I just found the instructions online for how to do it... Here's hoping it works.


----------



## khaelbee (Feb 5, 2011)

We lost our little man today but we still have 2 healthy and strong kits


----------



## maxysmummy (Feb 5, 2011)

khaelbee wrote:


> Please stop worrying about the fact that she might be pregnant again... we have plenty of people to adopt babies... I would just like my general questions answered. She is considerably bigger than the dwarf, but he's still pretty young and I'm wondering if that contributed to this... We were also wondering if he's just smaller because he got the dwarf traits. I don't have a picture of them side by side but the two normal ones fill up the palm of my hand and the smaller one is about half the size. He's not hopping around yet and the other two are starting to do so... We tried to put the mom on her back and have him nurse that way.. He would dig around, find a nipple, suckle once, and go to sleep. The other thing we were thinking it could be is a premie from another litter.
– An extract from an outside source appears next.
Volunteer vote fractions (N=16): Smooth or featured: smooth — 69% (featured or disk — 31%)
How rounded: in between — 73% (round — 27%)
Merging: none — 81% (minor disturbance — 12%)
i'm sorry if i offended hun, it's just there are so many bunnies that need homes as it is so most of the breeders and bunny owners on here will only encourage intentional breedings to produce pedigree purebred rabbits over just breeding for the sake of it. 
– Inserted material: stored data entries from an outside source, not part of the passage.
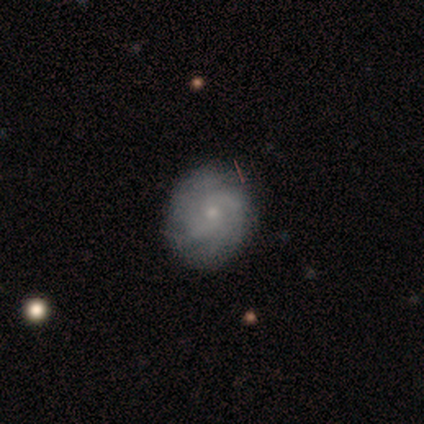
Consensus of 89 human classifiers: featured or disk 71%, smooth 24%, star or artifact 6%. Down the decision tree: edge-on disk — no (98%); bar — no (77%); spiral arms — yes (85%); spiral arm count — can't tell (45%); spiral winding — tight (68%); bulge size — small (79%); merging — none (76%).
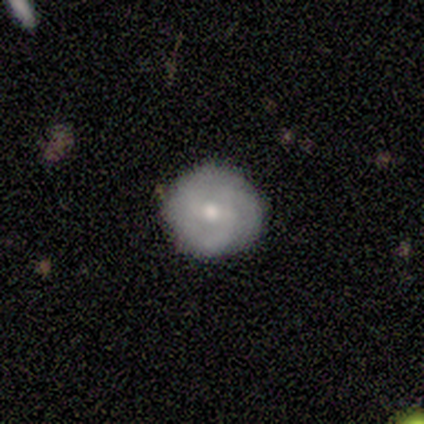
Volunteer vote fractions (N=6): Smooth or featured?
  - featured or disk: 100% *
  - smooth: 0%
  - star or artifact: 0%
Edge-on disk?
  - no: 100% *
  - yes: 0%
Bar?
  - weak: 67% *
  - no: 33%
  - strong: 0%
Spiral arms?
  - yes: 83% *
  - no: 17%
Spiral winding?
  - tight: 80% *
  - medium: 20%
  - loose: 0%
Spiral arm count?
  - 1: 40% * (tied)
  - 3: 40% * (tied)
  - 2: 20%
  - 4: 0%
  - more than 4: 0%
  - can't tell: 0%
Bulge size?
  - moderate: 50% *
  - small: 33%
  - large: 17%
  - dominant: 0%
  - none: 0%
Merging?
  - none: 100% *
  - minor disturbance: 0%
  - major disturbance: 0%
  - merger: 0%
If you want more buns, perhaps buy from a reputable breeder so you can be sure your bun is in tip top health with no birth defects or underlying issues, or rescue some buns from your local rabbit rescue or humane society, because i know there are hundreds out there in desperate need of loving homes.


----------



## khaelbee (Feb 5, 2011)

We rescued our female... My boyfriend found her in a cage in the parking lot at work... No food and a little water. So we brought her home and gave her a warm place to sleep at night... And the male we got from a pet store... And were outplacing all of our kits with families, not just dumpin them into a pet store where they might sit for ages or they might turn into food.


----------



## maxysmummy (Feb 5, 2011)

khaelbee wrote:


> We rescued our female... My boyfriend found her in a cage in the parking lot at work... No food and a little water. So we brought her home and gave her a warm place to sleep at night... And the male we got from a pet store... And were outplacing all of our kits with families, not just dumpin them into a pet store where they might sit for ages or they might turn into food.
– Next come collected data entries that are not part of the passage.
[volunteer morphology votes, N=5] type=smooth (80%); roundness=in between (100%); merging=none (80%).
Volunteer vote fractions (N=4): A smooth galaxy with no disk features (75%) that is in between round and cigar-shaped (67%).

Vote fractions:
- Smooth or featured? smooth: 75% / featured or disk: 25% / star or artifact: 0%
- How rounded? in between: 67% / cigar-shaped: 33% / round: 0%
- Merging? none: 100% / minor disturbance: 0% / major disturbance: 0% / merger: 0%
Good on you hun, rescuing is the way to go

we have a billion baby rabbits on our hands at the moment (by a billion i mean four) because we rescued a doe from "death row" that was already pregnant 

so if you need any help/moral support/advice from someone who's been in a very similar position to yourself dont hesitate to ask. 

:biggrin:


----------



## lelanatty (Feb 5, 2011)

Sorry about the little guy and I will be looking forward to updates on how the other two are growing


----------



## khaelbee (Feb 6, 2011)

I'll have more Pictures soon of the babies... Their eyes should be opening any day now!!!


----------



## Violet23 (Feb 6, 2011)

uh oh, i am predicting some cuteness overload here!


----------



## Sweetie (Feb 7, 2011)

So sorry about your little guy. It looks like he got the fatal dwarf gene. You said that the dad is a dwarf and the mom is the size of a loaf when she is laying down, I think that you have two dwarf breeds and the little guy got the fatal dwarf gene (double dwarf gene). 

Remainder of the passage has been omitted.